[ad_1]
Tiga bulan sejak pembaruan terakhirnya ke forum hak-hak PBB di Jenewa, Pelapor Khusus tentang situasi hak asasi manusia di Myanmar, Thomas Andrewsmengatakan bahwa dia telah bertemu dengan anak-anak muda yang melarikan diri dari negara itu setelah menderita “kerusakan yang tidak dapat diperbaiki”.
Kursi kosong
Myanmar – yang kursinya kosong di Dewan – “melewati beberapa tonggak sejarah yang suram sejak Maret”, ia melanjutkan: “lebih dari 2.500 warga sipil kini telah tewas dalam kampanye berdarah junta melawan lawan-lawannya; lebih dari satu juta orang sekarang menjadi pengungsi internal.”
Jumlah tahanan politik yang ditahan secara sewenang-wenang sekarang melebihi 11.000, kata Andrews, sebelum memperingatkan bahwa junta “telah mengumumkan bahwa eksekusi akan segera dimulai terhadap tahanan politik yang telah dijatuhi hukuman mati”.

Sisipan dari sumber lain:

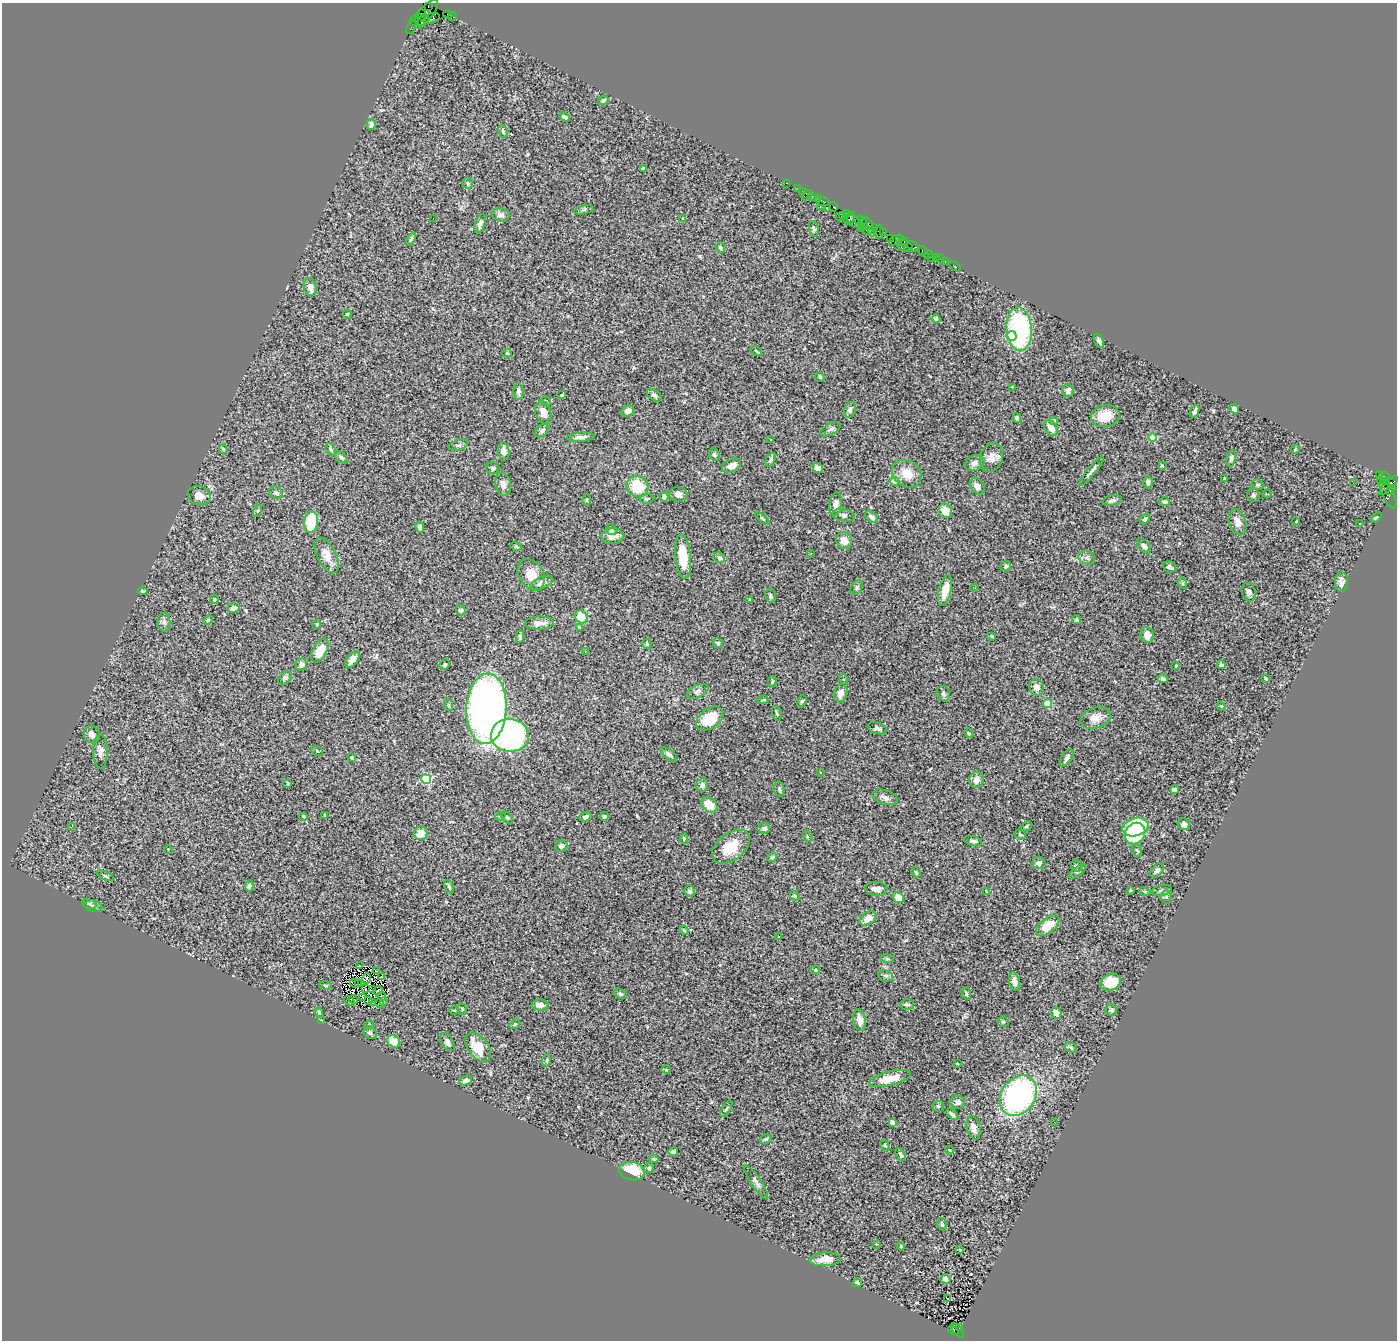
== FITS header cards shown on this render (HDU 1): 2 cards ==
NAXIS1  =                 1395
NAXIS2  =                 1338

Di tengah penentangan publik yang meluas terhadap penguasa de facto Myanmar, pakar hak asasi independen menggambarkan bagaimana militer telah “melatih senjatanya pada semakin banyak penduduk desa dan non-pejuang lainnya” dan “mempercepat kampanye pembakaran dan pembunuhan brutal di barat laut.

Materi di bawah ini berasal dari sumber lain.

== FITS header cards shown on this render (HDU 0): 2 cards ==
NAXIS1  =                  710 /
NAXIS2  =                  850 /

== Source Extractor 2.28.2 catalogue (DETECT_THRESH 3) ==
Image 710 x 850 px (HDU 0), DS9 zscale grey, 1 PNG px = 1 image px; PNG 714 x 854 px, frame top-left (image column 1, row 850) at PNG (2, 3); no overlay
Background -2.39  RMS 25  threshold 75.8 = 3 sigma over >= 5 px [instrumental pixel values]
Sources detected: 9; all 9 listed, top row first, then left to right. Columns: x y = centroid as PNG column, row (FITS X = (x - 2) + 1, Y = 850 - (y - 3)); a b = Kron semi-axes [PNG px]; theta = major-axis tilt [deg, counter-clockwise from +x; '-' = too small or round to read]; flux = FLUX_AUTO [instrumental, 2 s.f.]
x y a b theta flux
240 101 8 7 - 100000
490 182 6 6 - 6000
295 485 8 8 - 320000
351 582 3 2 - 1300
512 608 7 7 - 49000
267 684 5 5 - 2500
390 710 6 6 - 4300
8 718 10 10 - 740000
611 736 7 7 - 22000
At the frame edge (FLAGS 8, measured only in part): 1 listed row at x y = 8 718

Anak-anak terbunuh dan cacat
Tugas melaporkan pelanggaran tersebut telah diperumit oleh penutupan internet yang “tentu saja merupakan niat, niat, dari militer”, kata Andrews, sebelum menjelaskan secara rinci pelecehan yang dilakukan kepada anak-anak muda yang dicurigai telah melakukan pelanggaran. link ke pejuang oposisi.
“Setidaknya 382 anak telah terbunuh atau cacat; lebih dari 1.400 anak telah ditahan secara sewenang-wenang…142 anak telah disiksa sejak kudeta.”
Dia menambahkan: “Ini anak-anak dipukuli, dipotong dan ditusuk; mereka telah dibakar dengan rokok; kuku dan gigi mereka dicabut; mereka telah dipaksa untuk memegang posisi stres; mereka telah menjadi sasaran eksekusi palsu; mereka telah diserang secara seksual.”
Tuduhan kejahatan perang
Kejahatan semacam itu dan “serangan berulang terhadap warga sipil” merupakan kejahatan perang dan kejahatan terhadap kemanusiaan, tegas Pelapor Khusus, yang merupakan ahli hak-hak independen dan tidak dibayar, yang ditunjuk oleh Dewan Hak Asasi Manusia selama tiga tahun, sejalan dengan prosedur khusus mandat.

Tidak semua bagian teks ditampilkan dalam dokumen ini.